Microsoft Bets on Small AI

In a paper published on the open-access publishing platform arXiv, Microsoft also announced the creation of two larger models in the Phi-3 family: phi-3-small and phi-3-medium variants. The company did not reveal when any versions of Phi-3 would be released to the broader public.

“We introduce phi-3-mini, a 3.8 billion parameter language model trained on 3.3. trillion tokens, whose overall performance, as measured by academic benchmarks and internal testing, rivals that of models such as Mixtral 8x7B and GPT 3.5,” the Microsoft researchers wrote in their paper. “The innovation lies entirely in our dataset for training, a scaled-up version of the one used for phi-2, composed of heavily filtered web data and synthetic data. The model is also further aligned for robustness, safety, and chat format.”

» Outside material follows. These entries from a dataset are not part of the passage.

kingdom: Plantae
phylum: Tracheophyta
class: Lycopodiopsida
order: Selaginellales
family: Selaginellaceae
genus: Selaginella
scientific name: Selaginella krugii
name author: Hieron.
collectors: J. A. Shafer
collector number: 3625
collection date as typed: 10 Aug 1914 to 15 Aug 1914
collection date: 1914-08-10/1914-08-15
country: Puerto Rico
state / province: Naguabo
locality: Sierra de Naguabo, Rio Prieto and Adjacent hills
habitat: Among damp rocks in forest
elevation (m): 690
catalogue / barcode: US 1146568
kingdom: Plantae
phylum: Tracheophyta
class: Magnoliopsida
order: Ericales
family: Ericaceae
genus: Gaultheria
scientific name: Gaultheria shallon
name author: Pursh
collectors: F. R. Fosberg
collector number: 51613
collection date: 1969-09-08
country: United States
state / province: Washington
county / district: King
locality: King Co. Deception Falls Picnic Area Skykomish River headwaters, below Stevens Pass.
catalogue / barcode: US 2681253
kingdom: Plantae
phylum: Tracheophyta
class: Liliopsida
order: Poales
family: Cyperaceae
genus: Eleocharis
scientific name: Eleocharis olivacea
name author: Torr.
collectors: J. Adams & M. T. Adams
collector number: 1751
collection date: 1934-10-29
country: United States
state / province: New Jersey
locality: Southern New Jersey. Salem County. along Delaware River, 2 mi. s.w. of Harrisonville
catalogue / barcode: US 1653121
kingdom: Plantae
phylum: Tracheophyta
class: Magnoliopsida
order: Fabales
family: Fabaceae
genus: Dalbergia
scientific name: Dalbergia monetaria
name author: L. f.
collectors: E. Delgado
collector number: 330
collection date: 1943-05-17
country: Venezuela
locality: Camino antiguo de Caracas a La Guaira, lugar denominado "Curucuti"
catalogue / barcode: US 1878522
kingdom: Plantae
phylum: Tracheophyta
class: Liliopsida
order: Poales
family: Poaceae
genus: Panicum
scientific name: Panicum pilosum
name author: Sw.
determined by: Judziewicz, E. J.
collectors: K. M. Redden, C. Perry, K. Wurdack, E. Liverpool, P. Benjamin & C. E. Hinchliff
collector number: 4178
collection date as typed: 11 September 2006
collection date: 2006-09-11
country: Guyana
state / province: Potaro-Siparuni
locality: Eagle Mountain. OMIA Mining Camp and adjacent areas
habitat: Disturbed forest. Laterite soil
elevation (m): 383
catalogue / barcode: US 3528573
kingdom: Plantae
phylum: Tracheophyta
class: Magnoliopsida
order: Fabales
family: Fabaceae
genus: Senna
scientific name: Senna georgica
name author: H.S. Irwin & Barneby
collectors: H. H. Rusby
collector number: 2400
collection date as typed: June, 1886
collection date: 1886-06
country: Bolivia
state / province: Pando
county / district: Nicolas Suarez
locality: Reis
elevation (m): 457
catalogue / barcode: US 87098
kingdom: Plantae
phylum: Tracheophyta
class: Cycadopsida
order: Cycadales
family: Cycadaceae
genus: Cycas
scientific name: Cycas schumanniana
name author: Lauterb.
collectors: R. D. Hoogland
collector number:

Microsoft isn’t the only company pursuing smaller models. As PYMNTS previously reportedInflection’s recent update to its Pi chatbot represents a shift towards developing smaller, more efficient AI models that make advanced technology more accessible and affordable for businesses.

The chatbot now features the Inflection 2.5 model, which nearly matches the effectiveness of OpenAI’s GPT-4 but requires only 40% of the computational resources for training. This model supports more natural and empathetic conversations and includes enhanced coding and mathematical skills, broadening the topics Pi users can explore.

Small language models (SLMs), which range from a few hundred million to 10 billion parameters, use less energy and fewer computational resources than larger models. This makes advanced AI and high-performance natural language processing (NLP) more accessible and affordable for a broad spectrum of organizations. The reduced costs of SLMs stem from their compatibility with more affordable graphics processing units (GPUs) and machine-learning operations (MLOps).

Small AI Advantage

Smaller AI models are popular among financial and eCommerce companies. They help personalize customer experiences, measure intent, and compare products. Arthur Delerue, founder and CEO of KWatch.io, which uses generative AI to analyze social media content automatically, said his company only uses SLMs.

“Smaller LLM [large language models] models have several advantages,” he said. “Firstly, they require less computational power and memory, making them more efficient to train and deploy. Secondly, they are faster and consume less power, which is essential for real-time applications. Lastly, smaller models tend to be more interpretable and easier to understand, which can be beneficial for certain tasks and industries.”

Unlike massive LLMs with unspecified parameters, smaller specialized LLMs are trained on industry-specific knowledge and can understand specialized language, as well as concepts, leading to improved accuracy, Raghu Ravinutala, the CEO of Yellow.ai, told PYMNTS.

“This approach results in a more efficient and personalized user experience, making the smaller AI models more effective and accessible,” he added. 

Generalized AI models, like today’s large-scale GPTs, are often built on vast datasets and can mimic human-like conversation. Still, Ravinutala said they typically need more specificity and nuance to unleash their full potential for business growth. 

“The current one-size-fits-all model of generative AI has led to generic outputs, poor integrations, hallucinations and vulnerabilities,” he added. “Companies seeking to integrate generative AI require technology tailored to their distinct needs, industry vocabulary, and unique character.”